(WRITTEN PROBLEM 1):
Translate this sentence from the commentary into Spanish: "That isn't good enough for the 21st century puritans, who come in two varieties."

(SUPPLIED PASSAGE):
COMMENTARY: The claim allowing gay people to marry will somehow damage marriage as an institution is the worst kind of nanny state, collectivist claptrap.

Rob Hosking
Mon, 14 May 2012

COMMENTARY

New Zealand's political life was drippingly awash with sex this week and I think its time we all had a nice lie down for the weekend.

No, not that sort of lie down. And keep your hands above the blankets, please.

Social Development Minister Paula Bennett's proposal that welfare workers be allowed to suggest to permanently barefoot and pregnant beneficiaries that going on the Pill might be a good idea sounded eminently sensible.

This is what the first wave of feminist reformers campaigned for, 100 years ago: removal of the yoke of perpetual pregnancy from women and giving them a bit more choice about how they live their lives.

That isn't good enough for the 21st century puritans, who come in two varieties.

The first group is in fact 21st century feminists, who were horrified that government welfare officers should suggest to women who are having to frequently resort to the domestic purposes benefit that perhaps some long term contraception might be a good idea.

(GIVEN DATA):

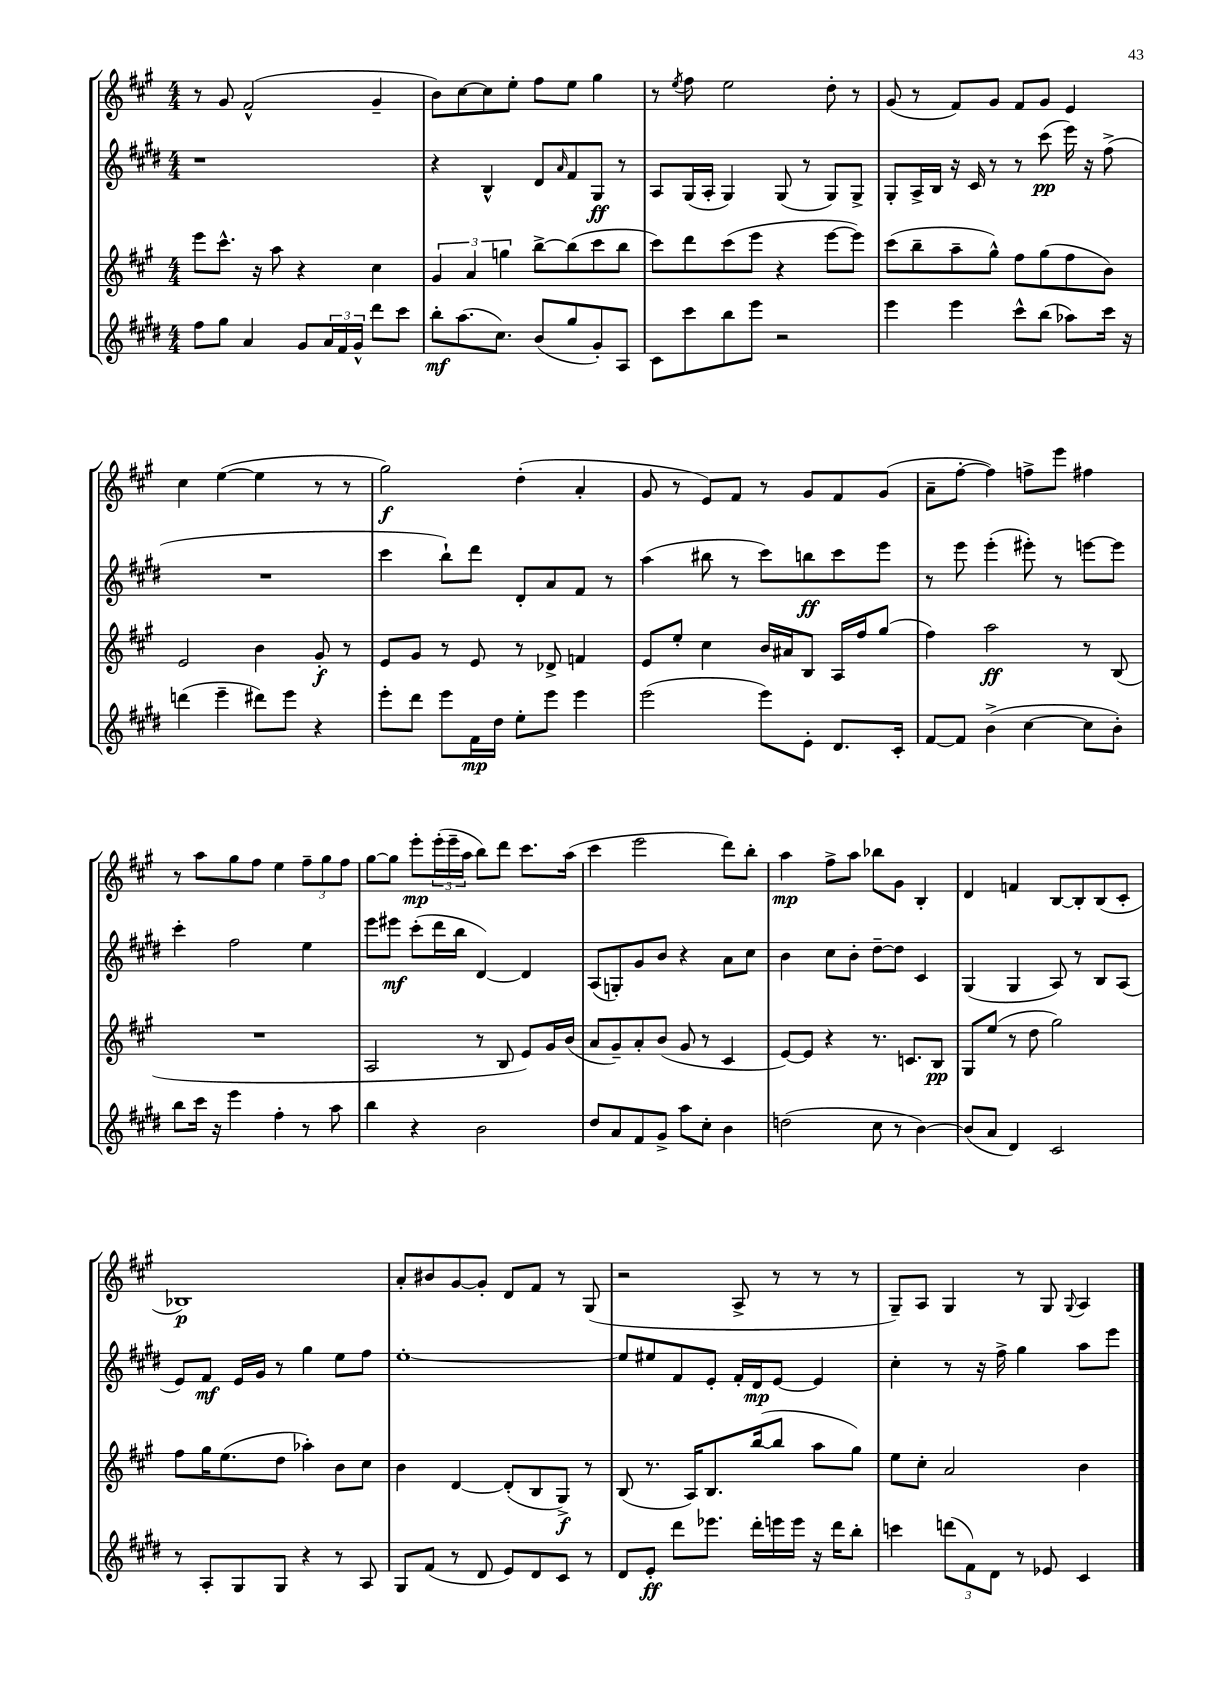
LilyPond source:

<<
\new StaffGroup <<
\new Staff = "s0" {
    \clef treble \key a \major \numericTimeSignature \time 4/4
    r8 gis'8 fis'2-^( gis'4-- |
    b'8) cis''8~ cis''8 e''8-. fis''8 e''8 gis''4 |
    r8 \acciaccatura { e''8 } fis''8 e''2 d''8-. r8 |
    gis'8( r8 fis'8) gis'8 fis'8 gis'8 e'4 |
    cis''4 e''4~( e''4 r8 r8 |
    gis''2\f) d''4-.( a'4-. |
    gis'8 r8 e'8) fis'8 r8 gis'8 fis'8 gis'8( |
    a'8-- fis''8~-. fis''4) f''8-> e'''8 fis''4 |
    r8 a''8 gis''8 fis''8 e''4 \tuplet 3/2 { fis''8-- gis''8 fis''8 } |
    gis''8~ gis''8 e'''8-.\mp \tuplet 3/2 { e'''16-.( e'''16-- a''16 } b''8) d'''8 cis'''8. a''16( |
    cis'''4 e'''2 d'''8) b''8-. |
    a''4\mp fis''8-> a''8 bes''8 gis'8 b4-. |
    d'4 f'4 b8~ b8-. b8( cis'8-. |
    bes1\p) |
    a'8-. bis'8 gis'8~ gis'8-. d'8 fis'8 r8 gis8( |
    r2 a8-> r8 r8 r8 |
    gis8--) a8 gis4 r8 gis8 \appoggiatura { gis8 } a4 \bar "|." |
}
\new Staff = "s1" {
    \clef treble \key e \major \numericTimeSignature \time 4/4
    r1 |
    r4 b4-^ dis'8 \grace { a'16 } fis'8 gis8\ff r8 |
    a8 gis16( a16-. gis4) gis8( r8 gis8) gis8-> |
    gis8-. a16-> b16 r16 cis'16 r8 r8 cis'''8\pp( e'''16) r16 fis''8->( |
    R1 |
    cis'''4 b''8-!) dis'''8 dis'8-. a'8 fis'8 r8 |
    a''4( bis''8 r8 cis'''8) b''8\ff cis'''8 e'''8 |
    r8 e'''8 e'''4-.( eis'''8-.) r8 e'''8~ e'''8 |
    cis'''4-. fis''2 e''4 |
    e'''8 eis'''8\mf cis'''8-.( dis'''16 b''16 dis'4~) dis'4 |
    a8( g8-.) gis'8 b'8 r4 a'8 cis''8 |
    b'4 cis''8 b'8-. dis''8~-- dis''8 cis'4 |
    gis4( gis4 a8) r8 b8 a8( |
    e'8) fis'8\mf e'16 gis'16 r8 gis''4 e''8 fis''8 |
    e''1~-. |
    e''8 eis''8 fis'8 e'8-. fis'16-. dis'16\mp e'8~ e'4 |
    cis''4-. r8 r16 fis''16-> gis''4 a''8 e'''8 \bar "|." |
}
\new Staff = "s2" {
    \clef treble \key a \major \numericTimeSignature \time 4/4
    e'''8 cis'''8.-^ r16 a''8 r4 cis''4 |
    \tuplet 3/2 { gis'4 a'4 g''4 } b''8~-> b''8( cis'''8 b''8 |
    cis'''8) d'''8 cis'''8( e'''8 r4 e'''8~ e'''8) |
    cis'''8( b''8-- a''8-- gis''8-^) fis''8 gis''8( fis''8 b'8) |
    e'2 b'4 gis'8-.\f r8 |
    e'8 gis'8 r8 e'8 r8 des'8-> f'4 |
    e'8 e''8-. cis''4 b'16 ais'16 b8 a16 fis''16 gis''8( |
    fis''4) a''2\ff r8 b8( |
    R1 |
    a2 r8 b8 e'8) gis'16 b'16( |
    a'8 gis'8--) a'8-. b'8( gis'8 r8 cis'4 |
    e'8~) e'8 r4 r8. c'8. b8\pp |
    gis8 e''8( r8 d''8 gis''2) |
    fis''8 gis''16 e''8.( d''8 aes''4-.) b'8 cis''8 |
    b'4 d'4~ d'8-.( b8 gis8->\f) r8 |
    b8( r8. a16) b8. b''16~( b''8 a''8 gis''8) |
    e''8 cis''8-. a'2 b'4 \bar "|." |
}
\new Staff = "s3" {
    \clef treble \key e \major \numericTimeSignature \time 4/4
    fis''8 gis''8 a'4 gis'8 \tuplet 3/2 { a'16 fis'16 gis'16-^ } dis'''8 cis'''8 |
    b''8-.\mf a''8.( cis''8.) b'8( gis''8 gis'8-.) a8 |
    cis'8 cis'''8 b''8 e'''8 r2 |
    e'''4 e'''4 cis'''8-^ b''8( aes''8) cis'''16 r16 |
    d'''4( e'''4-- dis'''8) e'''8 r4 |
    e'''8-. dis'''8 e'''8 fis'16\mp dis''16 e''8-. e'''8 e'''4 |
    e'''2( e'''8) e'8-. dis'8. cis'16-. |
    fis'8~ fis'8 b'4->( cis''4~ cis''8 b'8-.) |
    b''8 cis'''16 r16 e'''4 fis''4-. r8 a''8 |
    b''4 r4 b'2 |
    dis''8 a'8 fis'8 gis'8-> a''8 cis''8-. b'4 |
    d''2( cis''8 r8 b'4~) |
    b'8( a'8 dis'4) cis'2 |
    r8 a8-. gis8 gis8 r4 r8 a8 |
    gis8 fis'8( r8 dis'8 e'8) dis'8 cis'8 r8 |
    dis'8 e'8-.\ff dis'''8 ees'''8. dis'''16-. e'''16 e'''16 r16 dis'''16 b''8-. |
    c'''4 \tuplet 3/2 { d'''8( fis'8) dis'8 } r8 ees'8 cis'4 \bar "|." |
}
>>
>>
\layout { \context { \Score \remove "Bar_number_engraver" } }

(WRITTEN PROBLEM 2):
From the rows above, extract each line that contains the string "tuplet".

(SOLUTION 1):
Eso no es suficiente para los puritanos del siglo XXI, que se presentan en dos variedades.

(SOLUTION 2):
    r8 a''8 gis''8 fis''8 e''4 \tuplet 3/2 { fis''8-- gis''8 fis''8 } |
    gis''8~ gis''8 e'''8-.\mp \tuplet 3/2 { e'''16-.( e'''16-- a''16 } b''8) d'''8 cis'''8. a''16( |
    \tuplet 3/2 { gis'4 a'4 g''4 } b''8~-> b''8( cis'''8 b''8 |
    fis''8 gis''8 a'4 gis'8 \tuplet 3/2 { a'16 fis'16 gis'16-^ } dis'''8 cis'''8 |
    c'''4 \tuplet 3/2 { d'''8( fis'8) dis'8 } r8 ees'8 cis'4 \bar "|." |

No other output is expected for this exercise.